BEGIN Input data
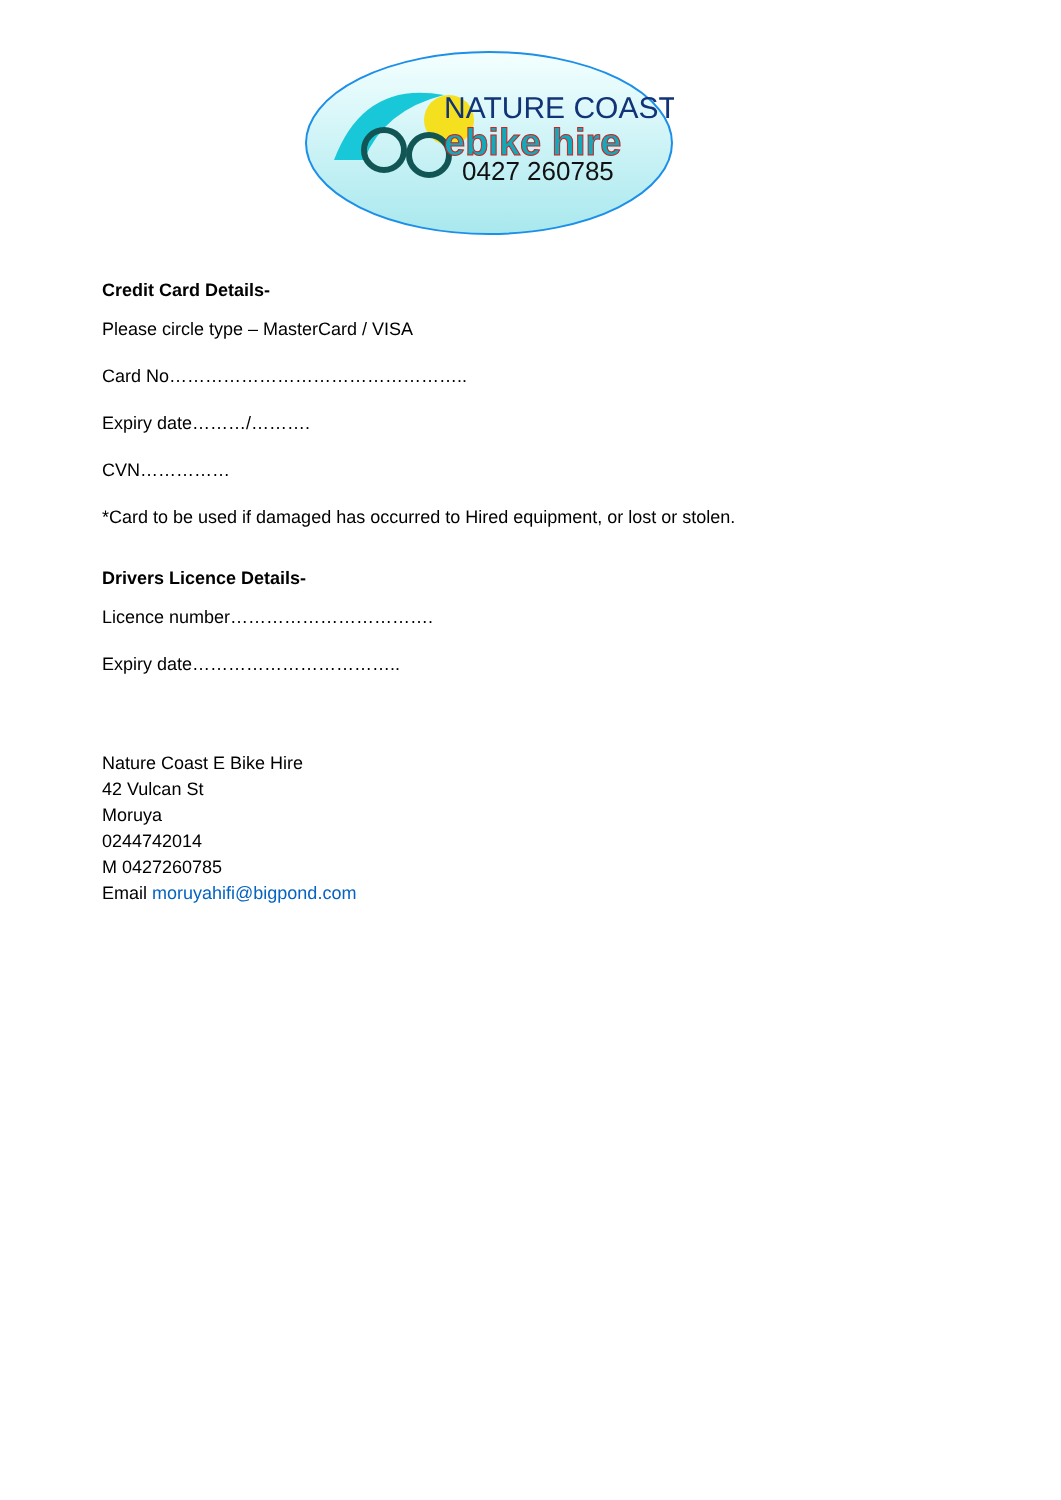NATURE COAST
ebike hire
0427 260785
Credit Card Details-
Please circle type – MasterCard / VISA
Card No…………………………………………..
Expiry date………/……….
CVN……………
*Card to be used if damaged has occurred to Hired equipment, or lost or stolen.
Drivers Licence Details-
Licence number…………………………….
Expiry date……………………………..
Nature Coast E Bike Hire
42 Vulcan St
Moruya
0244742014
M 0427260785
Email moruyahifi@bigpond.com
END Input data
BEGIN Input data
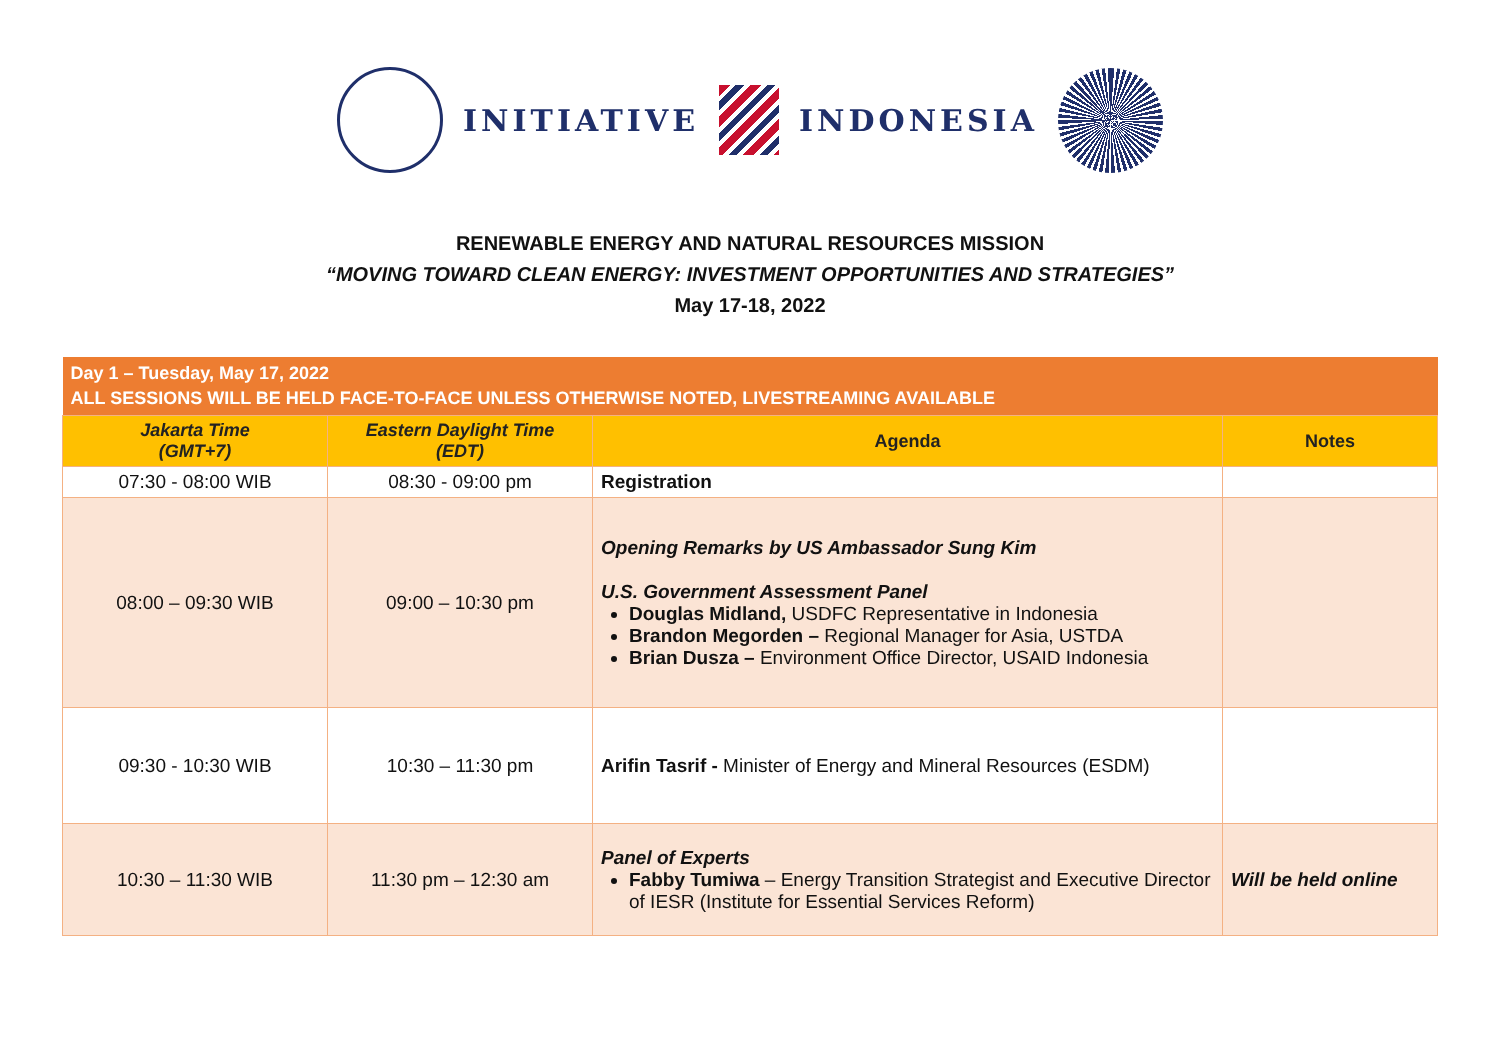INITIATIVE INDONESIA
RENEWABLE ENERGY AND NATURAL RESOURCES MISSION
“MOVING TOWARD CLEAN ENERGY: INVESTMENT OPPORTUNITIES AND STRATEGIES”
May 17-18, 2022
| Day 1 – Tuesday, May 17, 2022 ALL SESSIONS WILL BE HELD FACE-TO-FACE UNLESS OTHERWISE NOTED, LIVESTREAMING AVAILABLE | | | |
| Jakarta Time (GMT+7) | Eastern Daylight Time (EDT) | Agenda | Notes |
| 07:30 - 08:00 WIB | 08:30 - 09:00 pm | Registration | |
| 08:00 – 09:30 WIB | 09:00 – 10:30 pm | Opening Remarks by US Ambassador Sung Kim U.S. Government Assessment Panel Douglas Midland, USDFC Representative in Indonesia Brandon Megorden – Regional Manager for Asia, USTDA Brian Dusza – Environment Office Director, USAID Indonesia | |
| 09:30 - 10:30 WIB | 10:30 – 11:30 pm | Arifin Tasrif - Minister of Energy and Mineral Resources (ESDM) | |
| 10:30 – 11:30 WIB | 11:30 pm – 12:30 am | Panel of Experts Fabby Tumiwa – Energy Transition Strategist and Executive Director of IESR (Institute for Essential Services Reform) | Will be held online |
END Input data
● What is being asked:
Working through the records above, copy each line in which "Licence" is found.

● Expected answer:
Drivers Licence Details-
Licence number…………………………….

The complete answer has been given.